[Collected data]
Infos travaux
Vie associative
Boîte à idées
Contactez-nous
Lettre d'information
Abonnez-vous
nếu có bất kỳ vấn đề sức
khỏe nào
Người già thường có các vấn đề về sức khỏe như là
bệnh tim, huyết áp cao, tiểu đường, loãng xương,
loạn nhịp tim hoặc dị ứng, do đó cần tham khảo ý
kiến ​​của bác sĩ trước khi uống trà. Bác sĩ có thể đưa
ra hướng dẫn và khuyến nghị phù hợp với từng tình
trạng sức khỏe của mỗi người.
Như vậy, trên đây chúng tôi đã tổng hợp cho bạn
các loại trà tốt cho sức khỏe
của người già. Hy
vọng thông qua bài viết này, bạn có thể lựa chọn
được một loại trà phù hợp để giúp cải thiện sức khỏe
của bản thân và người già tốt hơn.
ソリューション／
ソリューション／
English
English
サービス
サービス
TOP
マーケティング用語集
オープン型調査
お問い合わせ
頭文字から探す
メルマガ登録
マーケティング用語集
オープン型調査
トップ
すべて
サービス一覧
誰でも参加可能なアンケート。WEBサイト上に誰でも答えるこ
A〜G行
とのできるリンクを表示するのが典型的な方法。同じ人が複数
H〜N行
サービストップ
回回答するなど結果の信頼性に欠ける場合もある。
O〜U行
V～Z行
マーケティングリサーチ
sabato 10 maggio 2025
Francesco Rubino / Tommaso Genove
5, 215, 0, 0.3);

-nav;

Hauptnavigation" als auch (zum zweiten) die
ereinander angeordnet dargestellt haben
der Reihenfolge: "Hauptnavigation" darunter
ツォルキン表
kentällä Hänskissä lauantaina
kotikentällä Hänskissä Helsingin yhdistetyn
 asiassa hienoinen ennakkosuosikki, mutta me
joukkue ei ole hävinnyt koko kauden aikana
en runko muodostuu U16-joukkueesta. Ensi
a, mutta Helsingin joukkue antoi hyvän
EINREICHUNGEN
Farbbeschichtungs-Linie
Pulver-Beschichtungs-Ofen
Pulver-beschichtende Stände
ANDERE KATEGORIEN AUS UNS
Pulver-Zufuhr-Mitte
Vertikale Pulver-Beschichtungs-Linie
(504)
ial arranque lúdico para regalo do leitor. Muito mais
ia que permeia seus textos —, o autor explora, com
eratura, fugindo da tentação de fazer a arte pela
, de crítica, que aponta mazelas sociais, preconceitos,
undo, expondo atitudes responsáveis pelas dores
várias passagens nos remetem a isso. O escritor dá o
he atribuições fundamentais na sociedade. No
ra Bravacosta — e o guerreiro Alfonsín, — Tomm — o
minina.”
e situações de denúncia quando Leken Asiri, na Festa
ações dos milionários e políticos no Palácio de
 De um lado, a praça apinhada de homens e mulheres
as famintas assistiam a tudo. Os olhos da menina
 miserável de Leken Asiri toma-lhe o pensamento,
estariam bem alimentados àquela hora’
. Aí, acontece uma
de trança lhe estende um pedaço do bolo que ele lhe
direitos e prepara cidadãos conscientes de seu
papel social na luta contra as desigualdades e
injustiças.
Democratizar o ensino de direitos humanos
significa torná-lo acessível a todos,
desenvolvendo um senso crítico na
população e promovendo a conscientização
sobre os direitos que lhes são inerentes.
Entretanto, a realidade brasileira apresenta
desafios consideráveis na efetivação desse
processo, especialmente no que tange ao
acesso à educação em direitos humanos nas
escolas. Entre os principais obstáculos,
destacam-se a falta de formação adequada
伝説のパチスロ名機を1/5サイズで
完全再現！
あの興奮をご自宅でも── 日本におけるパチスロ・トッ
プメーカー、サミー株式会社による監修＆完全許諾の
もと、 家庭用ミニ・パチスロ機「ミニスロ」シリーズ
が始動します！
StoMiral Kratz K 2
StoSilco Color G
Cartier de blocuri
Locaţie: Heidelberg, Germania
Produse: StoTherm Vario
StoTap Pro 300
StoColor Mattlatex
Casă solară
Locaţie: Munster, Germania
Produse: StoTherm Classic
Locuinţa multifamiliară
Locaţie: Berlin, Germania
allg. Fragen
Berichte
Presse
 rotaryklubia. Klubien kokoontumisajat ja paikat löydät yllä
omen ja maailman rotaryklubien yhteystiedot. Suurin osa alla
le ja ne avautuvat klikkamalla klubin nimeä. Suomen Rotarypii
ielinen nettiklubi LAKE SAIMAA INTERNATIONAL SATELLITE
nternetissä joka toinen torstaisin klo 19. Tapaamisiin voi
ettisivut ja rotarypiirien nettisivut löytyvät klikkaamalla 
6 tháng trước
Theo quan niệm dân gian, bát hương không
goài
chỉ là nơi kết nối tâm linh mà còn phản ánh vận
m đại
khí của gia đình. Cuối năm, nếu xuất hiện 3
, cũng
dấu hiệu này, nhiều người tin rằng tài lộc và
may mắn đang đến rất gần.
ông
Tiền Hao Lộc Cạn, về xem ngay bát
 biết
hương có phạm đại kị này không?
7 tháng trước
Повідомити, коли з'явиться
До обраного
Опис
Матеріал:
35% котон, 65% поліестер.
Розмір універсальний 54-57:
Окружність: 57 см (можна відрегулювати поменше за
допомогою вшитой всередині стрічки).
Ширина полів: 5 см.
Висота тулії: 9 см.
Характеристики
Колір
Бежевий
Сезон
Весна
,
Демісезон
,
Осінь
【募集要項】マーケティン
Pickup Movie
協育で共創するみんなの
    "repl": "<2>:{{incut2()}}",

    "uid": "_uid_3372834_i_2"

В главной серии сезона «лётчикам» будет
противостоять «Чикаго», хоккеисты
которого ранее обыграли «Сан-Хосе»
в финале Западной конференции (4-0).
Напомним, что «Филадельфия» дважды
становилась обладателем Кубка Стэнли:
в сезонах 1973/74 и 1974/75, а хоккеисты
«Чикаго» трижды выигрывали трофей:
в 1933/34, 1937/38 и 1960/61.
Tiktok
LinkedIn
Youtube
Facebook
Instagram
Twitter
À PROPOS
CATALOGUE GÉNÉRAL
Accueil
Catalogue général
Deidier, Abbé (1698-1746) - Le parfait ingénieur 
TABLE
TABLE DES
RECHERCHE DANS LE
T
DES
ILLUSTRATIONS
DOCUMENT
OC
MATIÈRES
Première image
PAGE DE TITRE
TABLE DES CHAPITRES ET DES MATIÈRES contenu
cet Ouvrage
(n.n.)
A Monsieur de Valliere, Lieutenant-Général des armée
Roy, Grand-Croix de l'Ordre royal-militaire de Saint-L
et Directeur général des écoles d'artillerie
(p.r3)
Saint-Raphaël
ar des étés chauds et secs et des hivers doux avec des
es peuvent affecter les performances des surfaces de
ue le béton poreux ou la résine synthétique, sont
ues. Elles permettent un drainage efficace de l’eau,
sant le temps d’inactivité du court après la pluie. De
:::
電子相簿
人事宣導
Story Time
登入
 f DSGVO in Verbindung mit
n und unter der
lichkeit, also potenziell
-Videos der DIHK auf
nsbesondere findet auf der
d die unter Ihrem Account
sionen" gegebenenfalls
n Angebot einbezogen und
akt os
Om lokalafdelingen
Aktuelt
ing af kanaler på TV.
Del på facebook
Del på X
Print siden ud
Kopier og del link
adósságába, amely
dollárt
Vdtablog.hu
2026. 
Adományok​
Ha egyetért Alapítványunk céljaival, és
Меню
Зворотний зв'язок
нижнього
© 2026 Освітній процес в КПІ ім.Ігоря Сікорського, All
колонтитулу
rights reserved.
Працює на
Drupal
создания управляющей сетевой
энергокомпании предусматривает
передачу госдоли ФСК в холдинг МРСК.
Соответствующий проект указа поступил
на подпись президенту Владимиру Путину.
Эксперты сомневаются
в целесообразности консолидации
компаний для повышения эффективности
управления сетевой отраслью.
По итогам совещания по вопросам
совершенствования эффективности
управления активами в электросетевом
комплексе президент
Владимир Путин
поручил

* [AIM OF THE EXERCISE]: Turn everything above, from the line containing "В главной серии" down to the line containing "становилась обладателем Кубка", into a numbered list, leaving out any blank lines.

* [TASK RESPONSE]:
1. В главной серии сезона «лётчикам» будет
2. противостоять «Чикаго», хоккеисты
3. которого ранее обыграли «Сан-Хосе»
4. в финале Западной конференции (4-0).
5. Напомним, что «Филадельфия» дважды
6. становилась обладателем Кубка Стэнли:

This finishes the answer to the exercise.